Neither Greenwood nor Hitchcock had been all the way along the trail they proposed to follow to California. It is thought that Stephens may have worked as a teamster or wagon-master on the Santa Fe Trail, and a descendent of Isaac Hitchcock found evidence in archives that Old Man Hitchcock had been in California briefly in the 1820s. Stephens seems also to have been enormously respected for his teamstering expertise by the other men; there were none of the bitter divisions that fractured other parties, under the stress of moving the heavy-laden wagons an inexorable fifteen miles a day, and chivvying the stock herd, finding water and safe pasturage, of being dusty and exhausted and hungry, day after grinding day, and knowing that the hardest part of the journey was at the end of it.

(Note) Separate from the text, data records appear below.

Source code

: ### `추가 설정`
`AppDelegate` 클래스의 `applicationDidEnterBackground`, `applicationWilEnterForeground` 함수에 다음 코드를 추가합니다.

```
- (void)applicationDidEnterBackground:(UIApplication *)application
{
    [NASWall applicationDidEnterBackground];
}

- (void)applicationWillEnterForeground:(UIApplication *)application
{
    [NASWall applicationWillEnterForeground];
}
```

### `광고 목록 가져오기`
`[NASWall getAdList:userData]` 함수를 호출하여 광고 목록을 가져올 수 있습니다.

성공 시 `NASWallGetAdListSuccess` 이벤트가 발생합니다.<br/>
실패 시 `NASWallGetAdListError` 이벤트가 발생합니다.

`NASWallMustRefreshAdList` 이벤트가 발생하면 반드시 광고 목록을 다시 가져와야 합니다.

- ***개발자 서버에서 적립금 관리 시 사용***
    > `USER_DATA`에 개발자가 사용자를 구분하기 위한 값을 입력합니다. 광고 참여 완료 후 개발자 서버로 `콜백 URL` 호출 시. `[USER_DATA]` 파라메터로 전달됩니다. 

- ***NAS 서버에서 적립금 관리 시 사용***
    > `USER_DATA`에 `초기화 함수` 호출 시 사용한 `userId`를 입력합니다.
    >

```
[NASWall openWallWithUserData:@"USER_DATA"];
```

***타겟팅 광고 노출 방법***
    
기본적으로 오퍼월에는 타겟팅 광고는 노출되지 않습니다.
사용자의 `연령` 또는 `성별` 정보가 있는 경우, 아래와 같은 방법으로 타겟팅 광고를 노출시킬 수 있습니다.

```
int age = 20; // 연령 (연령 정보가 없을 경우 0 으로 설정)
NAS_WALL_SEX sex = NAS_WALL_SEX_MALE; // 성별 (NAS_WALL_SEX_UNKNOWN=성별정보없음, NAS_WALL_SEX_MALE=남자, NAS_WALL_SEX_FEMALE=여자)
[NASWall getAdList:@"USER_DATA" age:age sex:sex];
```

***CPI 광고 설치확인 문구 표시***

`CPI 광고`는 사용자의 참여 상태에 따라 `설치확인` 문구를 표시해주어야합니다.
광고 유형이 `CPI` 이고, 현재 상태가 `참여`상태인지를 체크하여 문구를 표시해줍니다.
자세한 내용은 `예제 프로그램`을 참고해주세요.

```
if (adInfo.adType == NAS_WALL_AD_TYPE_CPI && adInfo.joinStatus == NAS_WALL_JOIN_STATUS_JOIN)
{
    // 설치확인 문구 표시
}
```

Most accounts of the emigrant trail agree that the first weeks out on the trail are the most pleasant. Dr. Townsend’s journal was lost before the turn of that century, but many other emigrant accounts from various other parties remain. The prairie grass is lush and green, the land gently rolling. The oxen are healthy and rested, and the burden of travel not onerous. Elderly men and women writing down their reminiscences of that journey early in the 20th century will look back on it as the most marvelous adventure of their childhood. They will remember seeing herds of buffalo, a sea of brown woolly backs as far as the horizon goes and how the wagon jolted over every little rock and rut. They will remember the look of the Platte River, wide and shallow — an inch thick and a mile wide, too thick to drink and too thin to plough.

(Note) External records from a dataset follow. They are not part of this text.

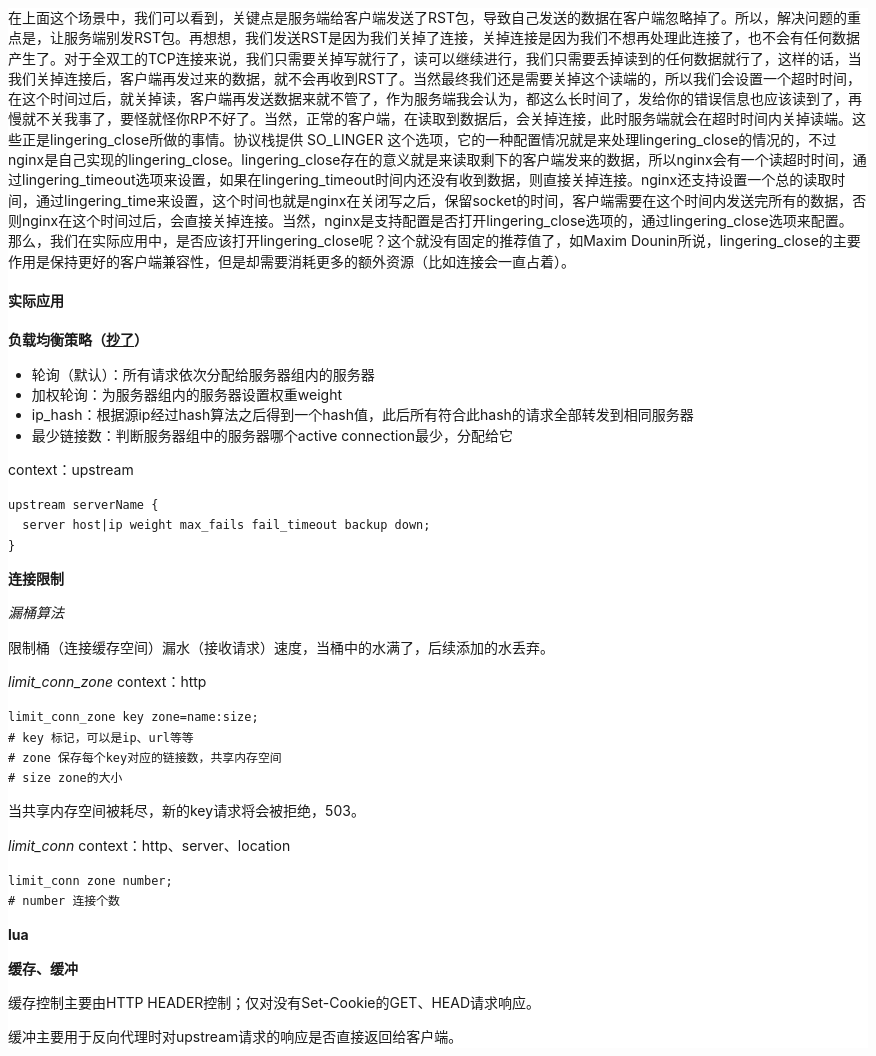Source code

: 在上面这个场景中，我们可以看到，关键点是服务端给客户端发送了RST包，导致自己发送的数据在客户端忽略掉了。所以，解决问题的重点是，让服务端别发RST包。再想想，我们发送RST是因为我们关掉了连接，关掉连接是因为我们不想再处理此连接了，也不会有任何数据产生了。对于全双工的TCP连接来说，我们只需要关掉写就行了，读可以继续进行，我们只需要丢掉读到的任何数据就行了，这样的话，当我们关掉连接后，客户端再发过来的数据，就不会再收到RST了。当然最终我们还是需要关掉这个读端的，所以我们会设置一个超时时间，在这个时间过后，就关掉读，客户端再发送数据来就不管了，作为服务端我会认为，都这么长时间了，发给你的错误信息也应该读到了，再慢就不关我事了，要怪就怪你RP不好了。当然，正常的客户端，在读取到数据后，会关掉连接，此时服务端就会在超时时间内关掉读端。这些正是lingering_close所做的事情。协议栈提供 SO_LINGER 这个选项，它的一种配置情况就是来处理lingering_close的情况的，不过nginx是自己实现的lingering_close。lingering_close存在的意义就是来读取剩下的客户端发来的数据，所以nginx会有一个读超时时间，通过lingering_timeout选项来设置，如果在lingering_timeout时间内还没有收到数据，则直接关掉连接。nginx还支持设置一个总的读取时间，通过lingering_time来设置，这个时间也就是nginx在关闭写之后，保留socket的时间，客户端需要在这个时间内发送完所有的数据，否则nginx在这个时间过后，会直接关掉连接。当然，nginx是支持配置是否打开lingering_close选项的，通过lingering_close选项来配置。 那么，我们在实际应用中，是否应该打开lingering_close呢？这个就没有固定的推荐值了，如Maxim Dounin所说，lingering_close的主要作用是保持更好的客户端兼容性，但是却需要消耗更多的额外资源（比如连接会一直占着）。


#### 实际应用

**负载均衡策略（[抄了](https://learnku.com/articles/36737)）**

- 轮询（默认）：所有请求依次分配给服务器组内的服务器
- 加权轮询：为服务器组内的服务器设置权重weight
- ip_hash：根据源ip经过hash算法之后得到一个hash值，此后所有符合此hash的请求全部转发到相同服务器
- 最少链接数：判断服务器组中的服务器哪个active connection最少，分配给它

context：upstream

```
upstream serverName {
  server host|ip weight max_fails fail_timeout backup down;
}
```

**连接限制**

*漏桶算法*

限制桶（连接缓存空间）漏水（接收请求）速度，当桶中的水满了，后续添加的水丢弃。

*limit_conn_zone*
context：http
```
limit_conn_zone key zone=name:size;
# key 标记，可以是ip、url等等
# zone 保存每个key对应的链接数，共享内存空间
# size zone的大小
```

当共享内存空间被耗尽，新的key请求将会被拒绝，503。

*limit_conn*
context：http、server、location
```
limit_conn zone number;
# number 连接个数
```

**lua**

**缓存、缓冲**

缓存控制主要由HTTP HEADER控制；仅对没有Set-Cookie的GET、HEAD请求响应。

缓冲主要用于反向代理时对upstream请求的响应是否直接返回给客户端。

For the eight women of the party, it must have seemed an endless chore of cooking over an open fire, of setting up camp every night, and unrolling the bedding, or carrying buckets of fresh water – all that after an exhausting day of either walking alongside the wagon or riding in it. Women’ work on a farm in those days was grueling enough by our standards, but they had left a community, family, friends, a cherished orderly routine. These eight women and the older girls in the party would have formed their own little community, contriving meals out of cornmeal and flour, dried beans, dried fruit, salt-pork, doing a minimal laundry along the trail, gleaning edible greens and wild plums from the thickets in the creek bottoms. The presence of Dr. Townsend, with his medical expertise, and small range of surgical kit must have also been very reassuring, most especially as the party reached the landmark of Independence Rock, shortly before July 4th. There Mrs. James Miller gave birth to a baby daughter, named Ellen Independence Miller. When the party moved on towards the distant Rocky Mountains and Fort Hall (in what is now Idaho), it was on a shortcut of Isaac Greenwood’s suggesting. It would later be called Sublette’s Cutoff, and it saved them five days of travel.

The westbound trail split at Fort Hall. From that point on, the Murphys, the Townsends, the Millers and their infant daughter, Old Hitchcock and his daughter, and all the others would be on their own, and finding their own trail in the faintest of traces left from wagons who attempted the California route the year before.